Cette opération consiste à réaliser une donation-partage égalitaire sous le régime Dutreil. L'enfant repreneur reçoit des titres de l'entreprise, à charge pour lui de verser une soulte en capital à ses frères et sœurs de sorte que chacun reçoive un lot de même valeur. Cette première étape est très avantageuse puisque, si les conditions du Dutreil sont remplies, l'abattement de 75 % pour le calcul des droits de donation profite à tous les enfants y compris à ceux qui reçoivent un capital.
Les titres reçus comme la soulte due seront avantageusement apportés à une « holding de reprise » constituée par l'enfant repreneur.
En parallèle, les parents pourront conserver une partie des titres de l'entreprise pour les vendre à la holding de l'enfant repreneur et recevoir ainsi un capital source d'indépendance financière.
En fonction des résultats attendus de l'entreprise, le règlement de la soulte aux frères et sœurs comme celui du prix de vente versé aux parents pourra être financé au moyen d'un crédit vendeur et / ou d'un emprunt bancaire remboursés par les distributions remontées dans la holding sous le régime mère fille fiscalement intéressant. Dans certaines situations, le recours à un fonds d'investissement pourra venir en complément du financement pour permettre à l'entreprise de conserver ses capacités de développement.

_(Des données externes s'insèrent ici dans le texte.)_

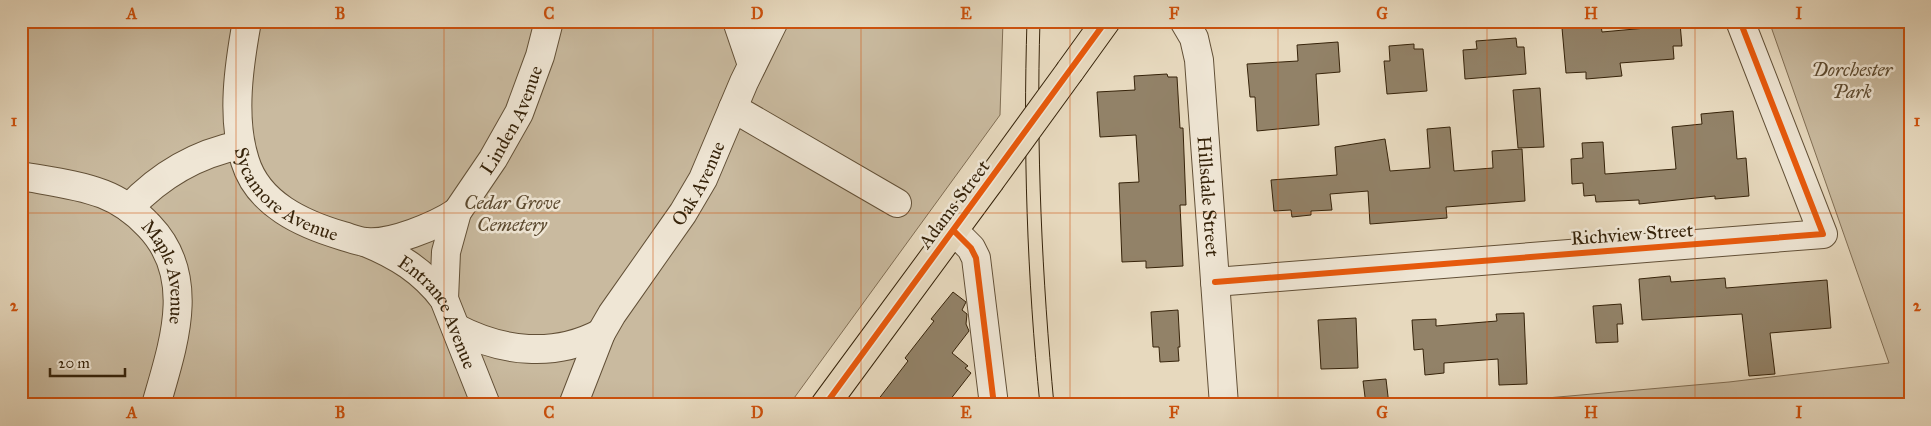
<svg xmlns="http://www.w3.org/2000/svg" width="1931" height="426" font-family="'IM FELL Great Primer',serif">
  <rect width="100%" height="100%" fill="#e7d9be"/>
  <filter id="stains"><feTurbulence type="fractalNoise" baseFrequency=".004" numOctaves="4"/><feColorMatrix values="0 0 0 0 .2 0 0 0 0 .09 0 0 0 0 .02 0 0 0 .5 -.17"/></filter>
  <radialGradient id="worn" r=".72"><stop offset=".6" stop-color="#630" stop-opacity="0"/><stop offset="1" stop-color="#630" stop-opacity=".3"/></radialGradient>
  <!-- green -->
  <path fill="#c9ba9f" stroke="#806e54" d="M 21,21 L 1003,21 L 1000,115 L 789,405 L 21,405 Z
    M 1769,21 L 1910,21 L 1910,405 L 1467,405 L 1729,382 L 1889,363 Z"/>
  <!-- building -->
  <path fill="#928268" stroke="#36230a" d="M 1657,21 L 1680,23 L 1682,46 L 1673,46 L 1674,59 L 1620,63 L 1622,76 L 1586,79 L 1586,72 L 1566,73 L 1562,28 L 1601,25 L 1602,32 L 1657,27 Z
    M 1516,38 L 1517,47 L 1524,47 L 1526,74 L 1465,79 L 1463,50 L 1477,49 L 1476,41 Z
    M 1338,42 L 1340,72 L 1316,74 L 1319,125 L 1257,131 L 1255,97 L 1250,97 L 1247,64 L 1298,61 L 1297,45 Z
    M 1414,44 L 1414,49 L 1423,49 L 1427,91 L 1387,94 L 1384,61 L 1390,61 L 1389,46 Z
    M 1167,74 L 1168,77 L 1177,77 L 1180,128 L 1183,128 L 1186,205 L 1180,205 L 1183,266 L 1146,268 L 1146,261 L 1122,262 L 1119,183 L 1139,182 L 1136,135 L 1100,137 L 1097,92 L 1135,90 L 1134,76 Z
    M 1540,88 L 1544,147 L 1518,148 L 1513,90 Z
    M 1733,111 L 1737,159 L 1746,158 L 1749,196 L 1715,199 L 1715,196 L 1639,204 L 1639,200 L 1596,202 L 1595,195 L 1584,196 L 1583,183 L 1572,184 L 1571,159 L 1583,158 L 1582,143 L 1603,142 L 1605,174 L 1676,169 L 1672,127 L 1702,124 L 1701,114 Z
    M 1450,127 L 1454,171 L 1493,168 L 1492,151 L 1522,149 L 1525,201 L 1446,207 L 1447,218 L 1370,224 L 1368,191 L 1330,194 L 1332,210 L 1311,211 L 1311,215 L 1292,217 L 1291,210 L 1274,211 L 1271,180 L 1337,175 L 1335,147 L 1385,139 L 1390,171 L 1430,168 L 1427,129 Z
    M 1670,276 L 1671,282 L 1725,278 L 1726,288 L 1827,280 L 1831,328 L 1770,333 L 1775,374 L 1749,376 L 1742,314 L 1642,320 L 1639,279 Z
    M 953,292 L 966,302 L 962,310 L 967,314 L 966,324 L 969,331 L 952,353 L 968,366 L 965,368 L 971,373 L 946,405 L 874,405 L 908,361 L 905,358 L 934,321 L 931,319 Z
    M 1621,304 L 1623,324 L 1617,324 L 1618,342 L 1596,343 L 1593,306 Z
    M 1178,310 L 1180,347 L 1178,347 L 1179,361 L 1160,362 L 1159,347 L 1153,347 L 1151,312 Z
    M 1524,313 L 1527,384 L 1499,385 L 1498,359 L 1444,363 L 1444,373 L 1425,375 L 1423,349 L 1414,350 L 1412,320 L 1436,319 L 1436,326 L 1497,321 L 1496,314 Z
    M 1356,318 L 1358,368 L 1321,369 L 1318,320 Z
    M 1386,379 L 1389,405 L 1366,405 L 1363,381 Z"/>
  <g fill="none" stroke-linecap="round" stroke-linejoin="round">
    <!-- minor casing -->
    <g stroke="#625037" stroke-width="30">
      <g id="minor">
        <path id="s1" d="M 247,21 C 239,65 231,118 245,161 C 258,204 302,224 343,236 C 350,238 357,241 365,242 C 390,245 436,226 457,212"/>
        <path d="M 737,21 L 752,65"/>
        <path id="s2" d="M 1184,21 L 1194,38 L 1199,60 L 1224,405"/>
        <path d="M 733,108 L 897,203"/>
        <path id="s3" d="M 21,176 C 48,181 77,184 103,194 C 121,201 136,212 149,226 C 198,277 173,345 156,405"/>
        <path d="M 129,208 C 160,175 196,154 240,145"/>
        <path d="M 953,230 L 971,248 L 976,258 L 994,405"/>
        <path id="s4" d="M 365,242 C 397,255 423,271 444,299 L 486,405"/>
        <path d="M 1215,282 L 1823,234 L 1740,21"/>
        <path id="s5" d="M 444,299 L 446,252 L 457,212 L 493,159 L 519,113 L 540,56 L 549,21"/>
        <path d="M 456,328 C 502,352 554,358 601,333"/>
        <path id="s6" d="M 573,405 L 601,333 L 612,314 L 683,213 L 703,179 L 744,82 L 774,21"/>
      </g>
    </g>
    <!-- major casing -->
    <g stroke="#36230a" stroke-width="30">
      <path id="major" d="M 1070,71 L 1106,21
        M 825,405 L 990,181"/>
    </g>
    <!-- minor -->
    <use href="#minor" stroke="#efe6d5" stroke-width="28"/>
    <!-- major -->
    <use href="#major" stroke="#e7d9be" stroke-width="28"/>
    <!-- tram -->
    <path stroke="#36230a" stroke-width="1" d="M 1027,21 C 1023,149 1027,277 1040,405
      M 1040,21 C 1036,149 1042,277 1054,405"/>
    <!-- major-bridge casing -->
    <g stroke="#36230a" stroke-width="30" stroke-linecap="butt">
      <path id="major-bridge" d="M 990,181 L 1070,71"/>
    </g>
    <!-- major-bridge -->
    <use href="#major-bridge" stroke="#e7d9be" stroke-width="28"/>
    <!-- cycleway casing -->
    <g stroke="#efe6d5" stroke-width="9">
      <path id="cycleway" d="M 953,230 L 971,248 L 976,258 L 994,405
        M 1215,282 L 1823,234 L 1740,21
        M 825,405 L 1106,21"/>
    </g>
    <!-- cycleway -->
    <use href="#cycleway" stroke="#e8590c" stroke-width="6"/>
  </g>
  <!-- grid -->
  <path fill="none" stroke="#cd510c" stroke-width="1" stroke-opacity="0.55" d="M 236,21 L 236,405M 444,21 L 444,405M 653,21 L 653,405M 861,21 L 861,405M 1070,21 L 1070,405M 1278,21 L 1278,405M 1487,21 L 1487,405M 1695,21 L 1695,405M 21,213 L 1910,213"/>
  <g text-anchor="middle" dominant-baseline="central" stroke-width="5" stroke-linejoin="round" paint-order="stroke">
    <!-- park labels -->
    <g font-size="19" font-style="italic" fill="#5b492f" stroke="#efe6d5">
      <text x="1852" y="69">Dorchester<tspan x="1852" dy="22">Park</tspan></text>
      <text x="512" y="202">Cedar Grove<tspan x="512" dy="22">Cemetery</tspan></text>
    </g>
    <!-- street labels -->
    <g font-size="19" fill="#36230a" stroke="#efe6d5">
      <text stroke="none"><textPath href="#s5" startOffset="196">Linden Avenue</textPath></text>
      <text stroke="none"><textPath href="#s6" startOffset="256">Oak Avenue</textPath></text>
      <text stroke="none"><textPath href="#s1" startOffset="196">Sycamore Avenue</textPath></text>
      <text stroke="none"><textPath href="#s2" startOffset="179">Hillsdale Street</textPath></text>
      <text transform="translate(954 204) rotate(-53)">Adams Street</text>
      <text transform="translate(1632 234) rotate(-4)">Richview Street</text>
      <text stroke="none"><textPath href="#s3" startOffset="191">Maple Avenue</textPath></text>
      <text stroke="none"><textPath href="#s4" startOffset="106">Entrance Avenue</textPath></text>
    </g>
  </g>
  <!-- margin -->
  <rect width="1931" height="426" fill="none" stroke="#e7d9be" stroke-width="55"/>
  <!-- scale -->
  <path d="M50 368v8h75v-8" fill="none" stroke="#36230a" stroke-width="2.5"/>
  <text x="58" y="368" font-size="15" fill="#36230a" stroke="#efe6d5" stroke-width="4" paint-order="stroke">20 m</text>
  <rect x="28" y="28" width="1876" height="370" fill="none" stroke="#cd510c" stroke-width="2"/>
  <g font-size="16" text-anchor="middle" font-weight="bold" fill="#cd510c">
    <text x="132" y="19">A</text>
    <text x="340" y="19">B</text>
    <text x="549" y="19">C</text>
    <text x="757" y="19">D</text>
    <text x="966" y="19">E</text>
    <text x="1174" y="19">F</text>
    <text x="1382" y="19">G</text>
    <text x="1591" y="19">H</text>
    <text x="1799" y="19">I</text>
    <text x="14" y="126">1</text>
    <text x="1917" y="126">1</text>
    <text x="14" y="311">2</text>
    <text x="1917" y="311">2</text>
    <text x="132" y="418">A</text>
    <text x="340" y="418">B</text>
    <text x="549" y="418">C</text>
    <text x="757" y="418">D</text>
    <text x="966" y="418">E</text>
    <text x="1174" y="418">F</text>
    <text x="1382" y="418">G</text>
    <text x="1591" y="418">H</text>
    <text x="1799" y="418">I</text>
  </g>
  <rect width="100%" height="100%" filter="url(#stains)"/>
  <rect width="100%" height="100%" fill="url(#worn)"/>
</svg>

Choix de l'enfant repreneur, revenus futurs du cédant à organiser, gouvernance à définir, indemnisation des enfants non-repreneurs... La transmission est une étape aux enjeux multiples dans la vie de l'entreprise et de la famille. Avec un dispositif Dutreil qui pourrait faire l'objet d'ajustements par le législateur dans les prochains mois, il ne faut pas attendre pour lancer ces réflexions.